Just want to chime in with the little I actually know. My main source of information is a patient with hypokalemic periodic paralysis (caused by low potassium levels) I have known for many years. For a long time I didn't realize his problems were caused by that because he didn't get an accurate diagnosis until 2010. Unfortunately, there are multiple types of low potassium channelopathies, and even some which involve hyperkalemic periodic paralysis (too much potassium).
If that were not enough there are many possible types of potassium channels. Some are voltage-gated (though you won't be able to measure the voltage with a common volt meter), some are controlled by ligands which may be neurotransmitters, some even involve
calcium channels controlling potassium channels. There are even the
G protein-coupled inwardly-rectifying potassium channels which allow potassium ions in, when gated by the G-protein receptor, but will not allow them out. The ion pores themselves are often fairly simple, like some kind of valve, but the control mechanisms are not. Recognizing neurotransmitter molecules is more complicated than recognizing particular ions, and recognizing proteins is an order of magnitude harder. A lot can go wrong.
In the problem Gingergrrl experiences the ion channel antibody which has been found interferes with a calcium channel inside a neuron on the pre-synaptic side of a neuromuscular junction. Does calcium cross the synapse? No, the neurotransmitter acetylcholine carries the impulse to the post-synaptic side. If she had antibodies to that receptor, she would have a different neuromuscular disease called
myasthenia gravis. There are then other ion channels inside muscle fibers needed for their operation. Signalling involves ATP as well as potassium and sodium ions. (While we tend to think of ATP and other purines as a kind of molecular fuel for cell metabolism, nature thinks nothing of also using them for signalling. Very little in biology has only a single purpose.)
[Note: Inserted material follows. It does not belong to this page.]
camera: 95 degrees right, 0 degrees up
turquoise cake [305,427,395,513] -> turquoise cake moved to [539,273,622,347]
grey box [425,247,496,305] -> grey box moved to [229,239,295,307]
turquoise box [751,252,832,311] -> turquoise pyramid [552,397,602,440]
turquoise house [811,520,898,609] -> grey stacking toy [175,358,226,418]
Ion channels of a single type don't operate alone. Nerves, for example, require pumping sodium and potassium ions in opposite directions before they can fire. When they fire, these ions race back to the other side of the membrane. This happens over and over again, typically many times a second.
When you consider the multiplicity of types, and the many ways they are linked together in cascades to control metabolic processes, you almost wonder if they were designed by Rube Goldberg (or Heath Robinson). Why use calcium ions to cause vesicles containing acetylcholine to fuse with cell membranes and release their contents when these molecules will be picked up a short distance away, and then used to generate another ionic signal which will cause a muscle to contract, if the signal arriving at the presynaptic side was already electrical/ionic and depended on different ions?
One big problem with standard medical thinking is that we prefer linear chains of causation, but all of these mechanisms involve feedback processes, making causation circular. This can mean that an attempt to move things in one direction can do precisely the opposite.
I wish patients with these problems could skip ahead a decade or two to a time when this has been worked out, and proven treatments are available. At present many patients and doctors are involved in fairly random trial and error.